**TASK**
Retype every line of the following entries precisely, preserving the original wording, spelling, punctuation, and line breaks.

━━━ SUPPLIED ENTRIES

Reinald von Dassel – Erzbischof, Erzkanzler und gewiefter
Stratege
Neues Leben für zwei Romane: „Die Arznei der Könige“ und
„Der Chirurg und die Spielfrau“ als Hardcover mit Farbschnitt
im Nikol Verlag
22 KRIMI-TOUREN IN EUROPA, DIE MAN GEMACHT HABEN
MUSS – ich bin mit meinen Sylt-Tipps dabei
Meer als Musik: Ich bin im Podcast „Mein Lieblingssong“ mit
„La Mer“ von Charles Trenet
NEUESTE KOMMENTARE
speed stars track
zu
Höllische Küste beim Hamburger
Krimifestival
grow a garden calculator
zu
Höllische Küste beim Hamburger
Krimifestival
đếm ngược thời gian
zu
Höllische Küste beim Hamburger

━━━━━━

**RESPONSE FOR THIS EXERCISE**
Reinald von Dassel – Erzbischof, Erzkanzler und gewiefter
Stratege
Neues Leben für zwei Romane: „Die Arznei der Könige“ und
„Der Chirurg und die Spielfrau“ als Hardcover mit Farbschnitt
im Nikol Verlag
22 KRIMI-TOUREN IN EUROPA, DIE MAN GEMACHT HABEN
MUSS – ich bin mit meinen Sylt-Tipps dabei
Meer als Musik: Ich bin im Podcast „Mein Lieblingssong“ mit
„La Mer“ von Charles Trenet
NEUESTE KOMMENTARE
speed stars track
zu
Höllische Küste beim Hamburger
Krimifestival
grow a garden calculator
zu
Höllische Küste beim Hamburger
Krimifestival
đếm ngược thời gian
zu
Höllische Küste beim Hamburger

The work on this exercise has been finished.